I'm confused as to how the linear transform requirements apply to matrices. i.e. should I do the proof as column vectors of A i.e.

T(a_1 + a_2 + .. + a_n) = T(a_1) + T(a_2) + ... + T(a_n)

and

T(c*a_1 + c*a_2 + .. + c* a_n) = c* (T(a_1) + T(a_2) + ... + T(a_n))


I think that this is not a linear transformation since scalar multiplication does not hold

i.e. L(c*A) =/= c*L(A)

I'm just looking for a nudge in the right direction and any input is appreciated.

Thank You

 

[Mark44]

Homework Statement

C is a fixed n*n matrix. Is T(A) =CA^2 a linear transformation on R^(n*n)

Homework Equations

Linear transform requirements:

1. T(A + Y) = T(A) + T(Y)

2. T(c*A) = c*T(A)

The Attempt at a Solution

I'm confused as to how the linear transform requirements apply to matrices. i.e. should I do the proof as column vectors of A i.e.

T(a_1 + a_2 + .. + a_n) = T(a_1) + T(a_2) + ... + T(a_n)

and

T(c*a_1 + c*a_2 + .. + c* a_n) = c* (T(a_1) + T(a_2) + ... + T(a_n))


I think that this is not a linear transformation since scalar multiplication does not hold

i.e. L(c*A) =/= c*L(A)

I'm just looking for a nudge in the right direction and any input is appreciated.

Thank You

You don't need to work with the column vectors at all, just the matrices. For arbitrary n X n matrices A and B, what is T(A + B)?
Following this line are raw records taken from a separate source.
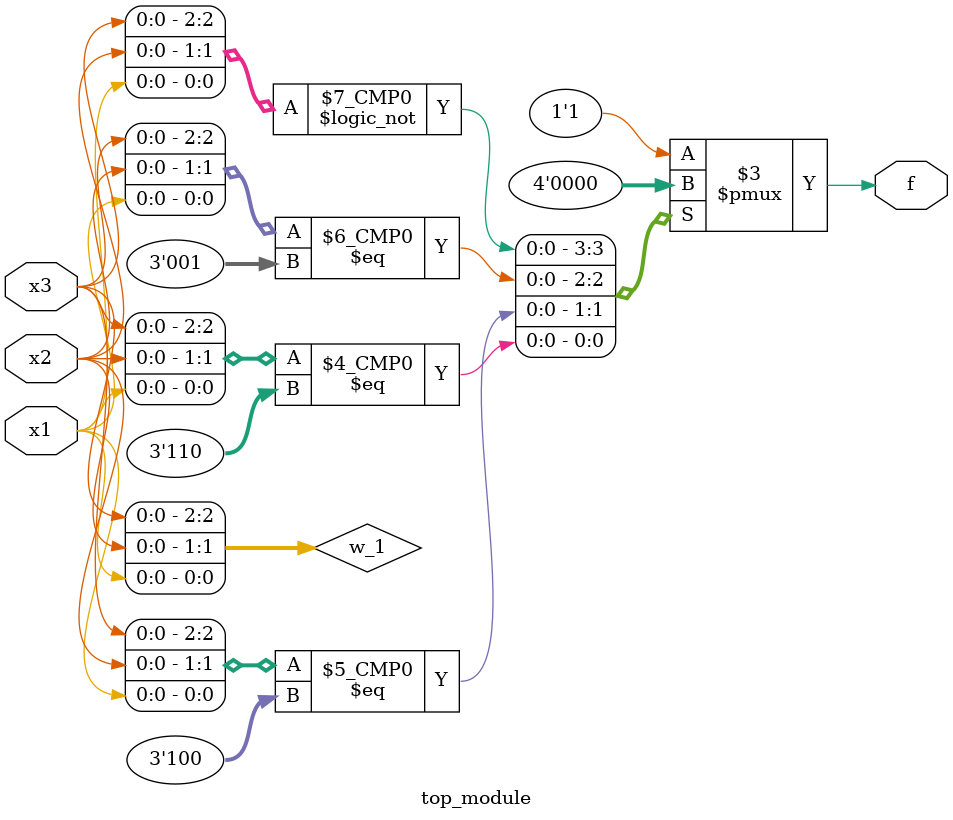
<source format=v>
module top_module( 
    input x3,
    input x2,
    input x1,  // three inputs
    output f   // one output
);
wire [2:0] w_1;
assign w_1 = {x3,x2,x1};

always @(*) begin
    case (w_1)
        3'b000 : f = 1'b0;
        3'b001 : f = 1'b0;
        3'b010 : f = 1'b1;
        3'b011 : f = 1'b1;
        3'b100 : f = 1'b0;
        3'b101 : f = 1'b1;
        3'b110 : f = 1'b0;
        default: f = 1'b1;
    endcase
end
endmodule

</source>
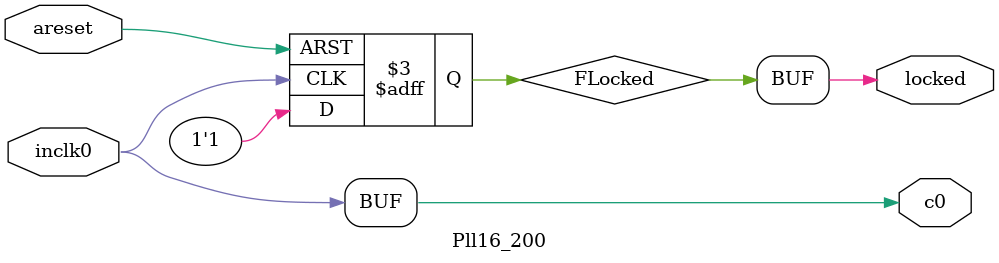
<source format=v>
module Pll16_200 
 (
  input  inclk0,
  input  areset,
  output c0,
  output locked
 );


 reg FLocked;
 always @(posedge inclk0 or posedge areset)
 if (areset==1'b1)
  begin
  FLocked<=1'b0;
  end
 else
  begin
  FLocked<=1'b1;
  end

assign c0 = inclk0;
assign locked = FLocked;

endmodule

</source>
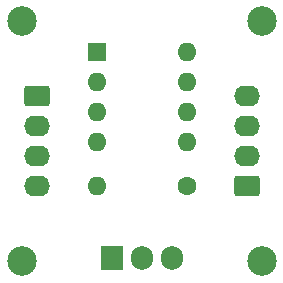
<source format=gts>
%TF.GenerationSoftware,KiCad,Pcbnew,7.0.8*%
%TF.CreationDate,2023-10-26T16:31:04-05:00*%
%TF.ProjectId,iowa-rover-kiosk-power-cycler,696f7761-2d72-46f7-9665-722d6b696f73,rev?*%
%TF.SameCoordinates,Original*%
%TF.FileFunction,Soldermask,Top*%
%TF.FilePolarity,Negative*%
%FSLAX46Y46*%
G04 Gerber Fmt 4.6, Leading zero omitted, Abs format (unit mm)*
G04 Created by KiCad (PCBNEW 7.0.8) date 2023-10-26 16:31:04*
%MOMM*%
%LPD*%
G01*
G04 APERTURE LIST*
G04 Aperture macros list*
%AMRoundRect*
0 Rectangle with rounded corners*
0 $1 Rounding radius*
0 $2 $3 $4 $5 $6 $7 $8 $9 X,Y pos of 4 corners*
0 Add a 4 corners polygon primitive as box body*
4,1,4,$2,$3,$4,$5,$6,$7,$8,$9,$2,$3,0*
0 Add four circle primitives for the rounded corners*
1,1,$1+$1,$2,$3*
1,1,$1+$1,$4,$5*
1,1,$1+$1,$6,$7*
1,1,$1+$1,$8,$9*
0 Add four rect primitives between the rounded corners*
20,1,$1+$1,$2,$3,$4,$5,0*
20,1,$1+$1,$4,$5,$6,$7,0*
20,1,$1+$1,$6,$7,$8,$9,0*
20,1,$1+$1,$8,$9,$2,$3,0*%
G04 Aperture macros list end*
%ADD10C,1.600000*%
%ADD11O,1.600000X1.600000*%
%ADD12C,2.500000*%
%ADD13R,1.600000X1.600000*%
%ADD14O,1.905000X2.000000*%
%ADD15R,1.905000X2.000000*%
%ADD16RoundRect,0.250000X0.845000X-0.620000X0.845000X0.620000X-0.845000X0.620000X-0.845000X-0.620000X0*%
%ADD17O,2.190000X1.740000*%
%ADD18RoundRect,0.250000X-0.845000X0.620000X-0.845000X-0.620000X0.845000X-0.620000X0.845000X0.620000X0*%
G04 APERTURE END LIST*
D10*
%TO.C,R1*%
X119380000Y-63500000D03*
D11*
X111760000Y-63500000D03*
%TD*%
D12*
%TO.C,REF\u002A\u002A*%
X125730000Y-69850000D03*
%TD*%
%TO.C,REF\u002A\u002A*%
X105410000Y-69850000D03*
%TD*%
%TO.C,REF\u002A\u002A*%
X125730000Y-49530000D03*
%TD*%
%TO.C,REF\u002A\u002A*%
X105410000Y-49530000D03*
%TD*%
D13*
%TO.C,U1*%
X111760000Y-52080000D03*
D11*
X111760000Y-54620000D03*
X111760000Y-57160000D03*
X111760000Y-59700000D03*
X119380000Y-59700000D03*
X119380000Y-57160000D03*
X119380000Y-54620000D03*
X119380000Y-52080000D03*
%TD*%
D14*
%TO.C,Q1*%
X118110000Y-69525000D03*
X115570000Y-69525000D03*
D15*
X113030000Y-69525000D03*
%TD*%
D16*
%TO.C,J2*%
X124480000Y-63500000D03*
D17*
X124480000Y-60960000D03*
X124480000Y-58420000D03*
X124480000Y-55880000D03*
%TD*%
D18*
%TO.C,J1*%
X106680000Y-55880000D03*
D17*
X106680000Y-58420000D03*
X106680000Y-60960000D03*
X106680000Y-63500000D03*
%TD*%
M02*

</source>
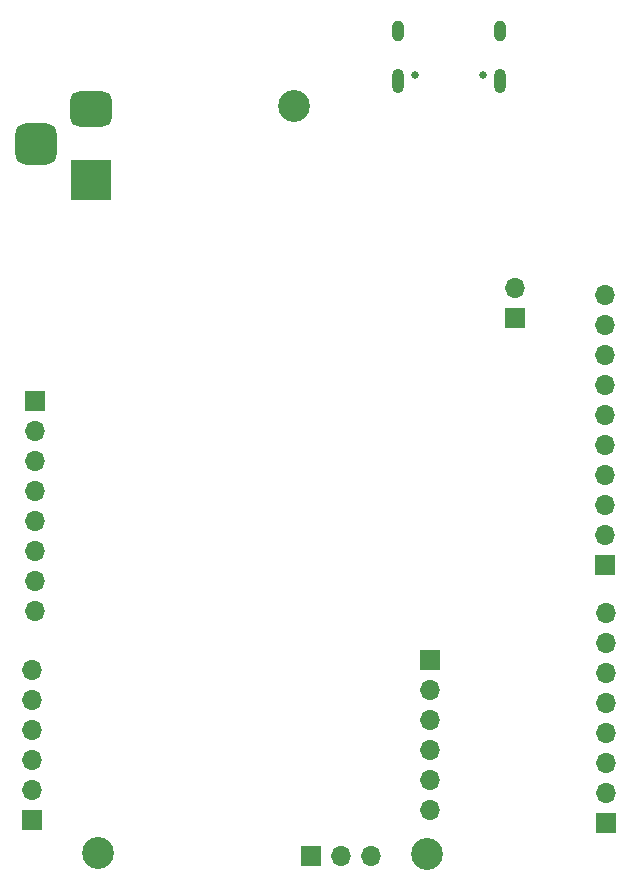
<source format=gbr>
%TF.GenerationSoftware,KiCad,Pcbnew,7.0.10*%
%TF.CreationDate,2024-04-20T18:17:20+05:30*%
%TF.ProjectId,rp2040-basic-m1,72703230-3430-42d6-9261-7369632d6d31,V2.2.5*%
%TF.SameCoordinates,Original*%
%TF.FileFunction,Soldermask,Bot*%
%TF.FilePolarity,Negative*%
%FSLAX46Y46*%
G04 Gerber Fmt 4.6, Leading zero omitted, Abs format (unit mm)*
G04 Created by KiCad (PCBNEW 7.0.10) date 2024-04-20 18:17:20*
%MOMM*%
%LPD*%
G01*
G04 APERTURE LIST*
G04 Aperture macros list*
%AMRoundRect*
0 Rectangle with rounded corners*
0 $1 Rounding radius*
0 $2 $3 $4 $5 $6 $7 $8 $9 X,Y pos of 4 corners*
0 Add a 4 corners polygon primitive as box body*
4,1,4,$2,$3,$4,$5,$6,$7,$8,$9,$2,$3,0*
0 Add four circle primitives for the rounded corners*
1,1,$1+$1,$2,$3*
1,1,$1+$1,$4,$5*
1,1,$1+$1,$6,$7*
1,1,$1+$1,$8,$9*
0 Add four rect primitives between the rounded corners*
20,1,$1+$1,$2,$3,$4,$5,0*
20,1,$1+$1,$4,$5,$6,$7,0*
20,1,$1+$1,$6,$7,$8,$9,0*
20,1,$1+$1,$8,$9,$2,$3,0*%
G04 Aperture macros list end*
%ADD10R,1.700000X1.700000*%
%ADD11O,1.700000X1.700000*%
%ADD12C,2.700000*%
%ADD13C,0.650000*%
%ADD14O,1.000000X2.100000*%
%ADD15O,1.000000X1.800000*%
%ADD16R,3.500000X3.500000*%
%ADD17RoundRect,0.750000X-1.000000X0.750000X-1.000000X-0.750000X1.000000X-0.750000X1.000000X0.750000X0*%
%ADD18RoundRect,0.875000X-0.875000X0.875000X-0.875000X-0.875000X0.875000X-0.875000X0.875000X0.875000X0*%
G04 APERTURE END LIST*
D10*
%TO.C,J7*%
X107850000Y-71680500D03*
D11*
X107850000Y-74220500D03*
X107850000Y-76760500D03*
X107850000Y-79300500D03*
X107850000Y-81840500D03*
X107850000Y-84380500D03*
%TD*%
D12*
%TO.C,REF\u002A\u002A*%
X96370000Y-24760500D03*
%TD*%
D10*
%TO.C,J5*%
X74200000Y-85200000D03*
D11*
X74200000Y-82660000D03*
X74200000Y-80120000D03*
X74200000Y-77580000D03*
X74200000Y-75040000D03*
X74200000Y-72500000D03*
%TD*%
D10*
%TO.C,J6*%
X74400000Y-49690500D03*
D11*
X74400000Y-52230500D03*
X74400000Y-54770500D03*
X74400000Y-57310500D03*
X74400000Y-59850500D03*
X74400000Y-62390500D03*
X74400000Y-64930500D03*
X74400000Y-67470500D03*
%TD*%
D10*
%TO.C,J3*%
X122720000Y-63620500D03*
D11*
X122720000Y-61080500D03*
X122720000Y-58540500D03*
X122720000Y-56000500D03*
X122720000Y-53460500D03*
X122720000Y-50920500D03*
X122720000Y-48380500D03*
X122720000Y-45840500D03*
X122720000Y-43300500D03*
X122720000Y-40760500D03*
%TD*%
D10*
%TO.C,J10*%
X115070000Y-42685000D03*
D11*
X115070000Y-40145000D03*
%TD*%
D13*
%TO.C,J1*%
X112365000Y-22090500D03*
X106585000Y-22090500D03*
D14*
X113795000Y-22610500D03*
D15*
X113795000Y-18410500D03*
D14*
X105155000Y-22610500D03*
D15*
X105155000Y-18410500D03*
%TD*%
D10*
%TO.C,J4*%
X122775000Y-85480000D03*
D11*
X122775000Y-82940000D03*
X122775000Y-80400000D03*
X122775000Y-77860000D03*
X122775000Y-75320000D03*
X122775000Y-72780000D03*
X122775000Y-70240000D03*
X122775000Y-67700000D03*
%TD*%
D16*
%TO.C,J9*%
X79198000Y-30992500D03*
D17*
X79198000Y-24992500D03*
D18*
X74498000Y-27992500D03*
%TD*%
D10*
%TO.C,J8*%
X97820000Y-88200000D03*
D11*
X100360000Y-88200000D03*
X102900000Y-88200000D03*
%TD*%
D12*
%TO.C,REF\u002A\u002A*%
X107630000Y-88050500D03*
%TD*%
%TO.C,REF\u002A\u002A*%
X79800000Y-87950000D03*
%TD*%
M02*

</source>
Is it the same as T(A) + T(B)?

And since you believe that scalar multiplication doesn't hold for transformation, you should show why T(cA) != cT(A).

 

[squaremeplz]

Thanks for the quick reply!

1. T(A+B) = C(A+B)^2
= C(A+B)(A+B)
= C(A^2 + 2AB + B^2)
= C(A^2) + C(2AB) + C(B^2)
= T(A) + T(B) + C(2AB)
T(A+B) =/= T(A) + T(B)

2. T(b*A) = C(b*A)^2 : where b is some scalar

= b^2 * CA^2

= b^2 * T(A)

 

[grey_earl]

Small correction, otherwise it's ok: Since you deal with matrices, in general AB != BA. So you have (A+B)(A+B) = A² + AB + BA + B².

 

[squaremeplz]

thanks! got to keep an eye on the details :)